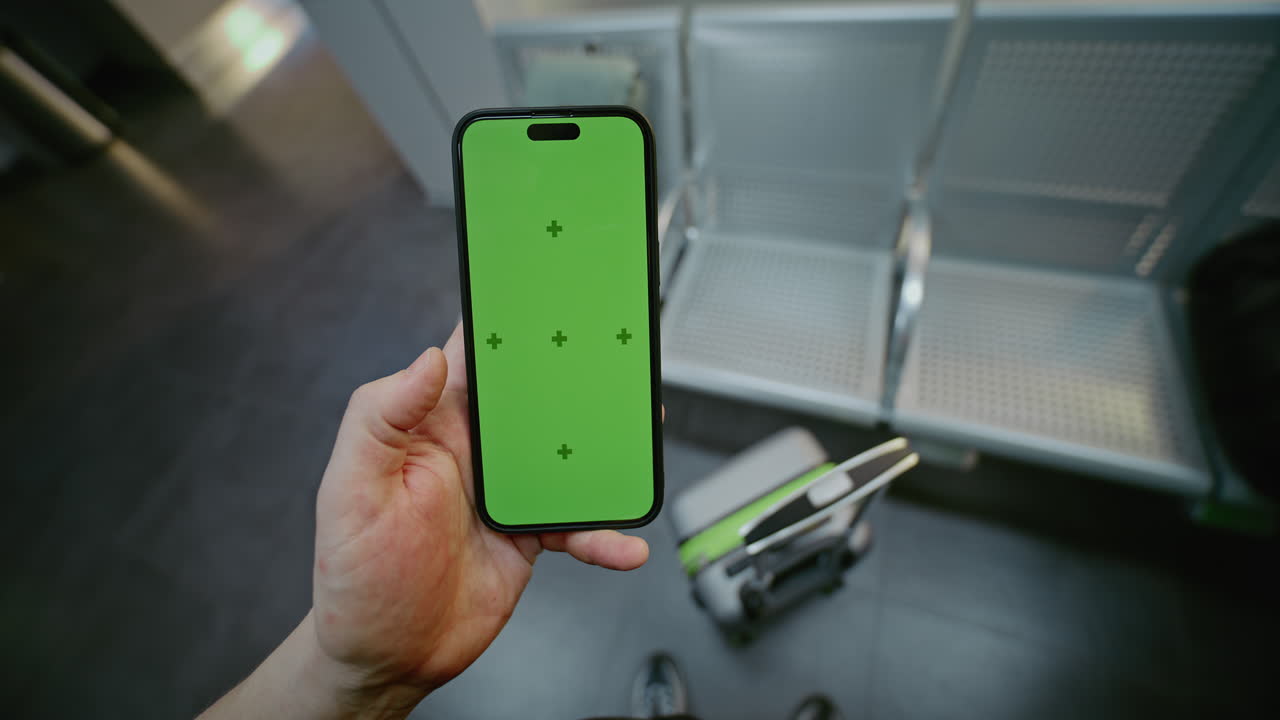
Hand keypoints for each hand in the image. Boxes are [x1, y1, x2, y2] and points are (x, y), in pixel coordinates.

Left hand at [310, 323, 649, 707]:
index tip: (543, 286)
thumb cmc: (354, 576)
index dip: (505, 316)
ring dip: (605, 445)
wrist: (386, 656)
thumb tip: (426, 360)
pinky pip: (577, 523)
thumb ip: (380, 418)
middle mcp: (475, 450)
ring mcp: (506, 491)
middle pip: (537, 396)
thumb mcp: (350, 490)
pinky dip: (604, 532)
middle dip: (576, 373)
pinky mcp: (530, 534)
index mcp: (432, 426)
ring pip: (569, 452)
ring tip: (642, 435)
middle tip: (616, 354)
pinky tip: (623, 542)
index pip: (471, 355)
────────
Exercise - Once the lines above that include "index" are counted, report the number and nothing else.

Solution for this exercise - 4